My dog had a lumpectomy yesterday. Like mother, like daughter, I guess. Hopefully, she’ll get the same results I always luckily do – benign. Although she is allowed to bite the vet and still get a cookie after, so she’s already doing better than I usually do.

To say my breasts are lumpy like saying the Empire State Building is tall or the South is hot in the summer. In fact, if not for lumps, I’m fairly certain I’d still be wearing the same cup size as the batteries in my digital camera. I wouldn’t mind these knotty boobs of mine if not for the fact that once a year someone in the medical profession tries to scare me with them.

“We found a lump,” a technician will tell me after my mammogram.

“I bet you did,” I’ll reply nonchalantly. She’ll stare at me as if I’m a sarcastic teenager who just rolled her eyes and muttered “Whatever.” Not that I haven’t been tempted.

I was the firstborn and my dad wanted a boy. So the fact that I didn’t “develop” until I was almost seventeen (even then, the “development” wasn’t any more noticeable than a mosquito bite) makes sense. Boys don’t have breasts. Well, they didn’t back then. These days with so many kids so overweight you’re just as likely to see boys in need of Victoria ’s secret as girls. I didn’t even know what a fully developed female breast was supposed to look like, not having a mother in the picture when my curiosity peaked. I assumed Barbie represented real womanhood. Can you imagine how shocked I was when I discovered that real women’s nipples do not fall off somewhere along the line.

When I was in high school, I bore the brunt of jokes about not having breasts. “If you didn’t have hands, would you wear gloves?” I was teased. After shaking my head, no, the bully of the moment would continue, “Then why do you wear a bra?” These days, I’d answer with “Since you don’t have a brain, why do you have a head?” I’m snarkier now.
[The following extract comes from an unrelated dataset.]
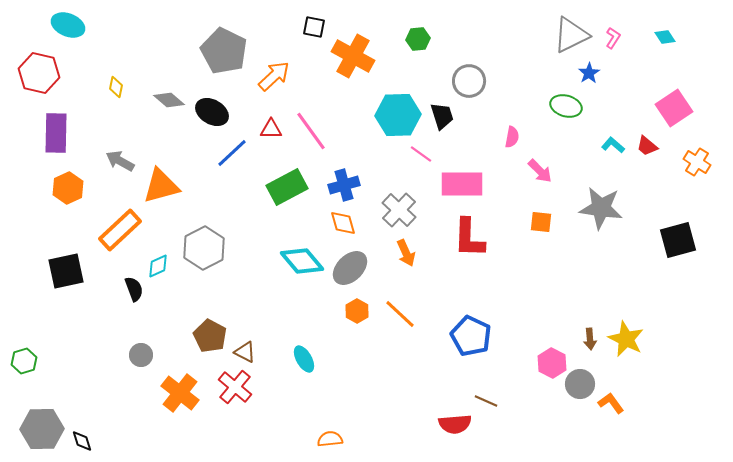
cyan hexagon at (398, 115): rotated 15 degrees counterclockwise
Like my boobs, snarkiness took a while to come in.

I lived in fear of getting undressed to shower after gym class. Or worse, having a boy remove my bra and find nothing. Fortunately when you are both the debate team and the slide rule squad, the latter wasn’t likely to happen. When a boy finally did remove my bra, he later became my future first-ex-husband. A physics major in college, I remember walking into our bedroom in a nightgown and him quipping, “Your right breast oscillates more than your left.” Ah, always the romantic.

Bra companies want me to celebrate my breasts. My most recent ex-husband wanted me to get a breast lift. I told him I would if he’d get a ball lift. See, that snarkiness comes in handy. It’s hard to know what to feel about these icons of femininity on my chest when someone’s always trying to cut a little piece of them away. I was surprised that following my last lumpectomy – during which the surgeon removed a cyst the size of a Silly Putty egg – that I wasn’t left with a divot. Apparently, fat senses a void and rushes in. Like so many other things in life.